Reflections from PMF 2015
On November 18 and 19 I participated at the Product Management Festival 2015 in Zürich Switzerland. This was a great event for product managers to get together. Besides networking opportunities it provided numerous insights into product management practices. Most of the talks were experience reports. Young product managers as well as high profile product directors shared their insights. Some of those insights were morphed nicely into pictures, like the one from Nilan Peiris (VP of growth from TransferWise). He illustrated the relationship between Product Management and Product Marketing with a nice picture in the tweet: The great mexican standoff of product management
Learn from failures of other practitioners
What the audience really appreciated is the fact that speakers shared their failures as well. Where else do you get such insights? Learning from failure is a theme that has become prominent with the agile movement: you are allowed to fail, but you shouldn’t fail twice with the same topic.
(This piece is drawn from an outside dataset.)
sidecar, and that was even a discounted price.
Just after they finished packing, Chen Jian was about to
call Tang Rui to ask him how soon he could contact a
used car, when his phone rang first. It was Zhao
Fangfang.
Learn from good practices of other practitioners
Sharing good practices is another good source of learning and we could listen to numerous recommendations from the speakers, like the ones from Martin Rusch – vice president Xing. He provided insights into the Xing way of launching new initiatives using “Auftragsklärung” as a key success element. The German word “Auftragsklärung” is explaining the situation so excellent, that Martin and his colleagues at Xing didn’t find an equivalent English word for it; “project clarification” would be a rough translation.
“Auftragsklärung” may work for Xing, however, each practice should be evaluated carefully, whether it fits to other environments as well. Already 30 years ago Fred Brooks coined the famous term “there is no silver bullet”.
Learn the foundations
Several attendees came to the festival to learn how to establish product management as a discipline in their company. For them a product management framework like the one from the International Software Product Management Association (ISPMA) is a good starting point. Based on that Software Product Management Body of Knowledge training providers have established curricula that teach software product management as a discipline. See our training offerings on swpm.de/spm as one example.
Learn from references
There is also a growing body of knowledge available in text format. Books, blogs, online presentations and research articles about the field of software product management. Watch out for upcoming information about this topic in this blog.
Learn from your own practice
The most important learning source for product managers however is provided from own practice. Nothing is more worthwhile than making your own experience.
That of course, wasn’t possible at the product management festival, but will be done every day at work. May be we can hear about your experiences at next year’s festival?